Tuesday, December 6, 2016

Robbery Under Arms


Ballarat. Even the name sounds exotic. Scene of the epicenter of Victoria’s 1854 gold rush, Ballarat is now simply a suburb of Melbourne, with commuter trains going back and forth mulitple times every day. This is our destination tomorrow, when we will go to spend the night in a holiday park adjacent to Sovereign Hill, a recreated gold rush town with costumed guides and plenty of opportunity to spend money. It sounds like an Australian Tombstone to me, and I am quite excited about our visit.
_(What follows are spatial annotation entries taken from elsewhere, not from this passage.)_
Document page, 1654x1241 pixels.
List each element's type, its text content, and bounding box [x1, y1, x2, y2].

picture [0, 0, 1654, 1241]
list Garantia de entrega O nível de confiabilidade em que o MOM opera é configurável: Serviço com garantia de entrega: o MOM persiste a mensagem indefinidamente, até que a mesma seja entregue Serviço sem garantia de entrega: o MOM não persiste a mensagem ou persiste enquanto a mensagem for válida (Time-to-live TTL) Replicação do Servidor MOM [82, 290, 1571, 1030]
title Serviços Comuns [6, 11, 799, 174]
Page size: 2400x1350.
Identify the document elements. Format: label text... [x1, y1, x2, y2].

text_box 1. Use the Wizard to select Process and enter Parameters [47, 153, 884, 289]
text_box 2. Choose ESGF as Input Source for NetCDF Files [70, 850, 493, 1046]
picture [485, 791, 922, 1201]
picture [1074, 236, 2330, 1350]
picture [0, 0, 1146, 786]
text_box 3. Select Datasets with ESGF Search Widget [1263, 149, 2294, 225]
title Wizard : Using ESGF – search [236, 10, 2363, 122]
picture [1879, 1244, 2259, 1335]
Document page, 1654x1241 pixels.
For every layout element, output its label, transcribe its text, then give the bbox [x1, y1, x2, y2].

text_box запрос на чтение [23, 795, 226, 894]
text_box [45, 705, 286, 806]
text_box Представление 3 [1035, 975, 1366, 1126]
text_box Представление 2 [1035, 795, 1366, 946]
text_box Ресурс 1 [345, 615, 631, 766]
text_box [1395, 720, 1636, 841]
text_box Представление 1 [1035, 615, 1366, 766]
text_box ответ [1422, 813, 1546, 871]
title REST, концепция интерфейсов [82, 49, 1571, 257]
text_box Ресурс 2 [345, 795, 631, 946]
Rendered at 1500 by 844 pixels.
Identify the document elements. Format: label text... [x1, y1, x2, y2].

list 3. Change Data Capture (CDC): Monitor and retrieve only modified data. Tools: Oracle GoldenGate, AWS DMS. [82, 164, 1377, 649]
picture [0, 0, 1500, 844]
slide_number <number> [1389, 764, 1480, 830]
I first heard about Ballarat (and the Australian gold rush, for that matter) when I was still in Magee Junior High School and reading Sherlock Holmes for the first time. The Boscombe Valley Mystery set Holmes and Watson on a puzzle that resulted in apprehending an English murderer who had formerly been a member of a bushranger gang in Australia. On the lips of the murder victim were uttered the word “rat” which the great detective realized was actually “Ballarat,” and so here I am about fifty years later.

Jayne was quite sick the other night and coughed violently, causing both of us a bout of sleeplessness that really wore us out. She stayed home today while I made a trip to a bookstore adjacent to the University of Melbourne where I knew they had a copy of Rolf Bolderwood’s classic Robbery Under Arms. It was a long journey in the surface tram, which I learned crawls along the city streets at a fraction of the speed of the commuter trains. They stop multiple times between the official stops, and the trip was an ordeal I would not care to repeat, even though I got to see a lot more of the city. I felt like I was on a Cobb & Company stagecoach headed to the gold fields, but at least I was not concerned about being bailed up by bushrangers.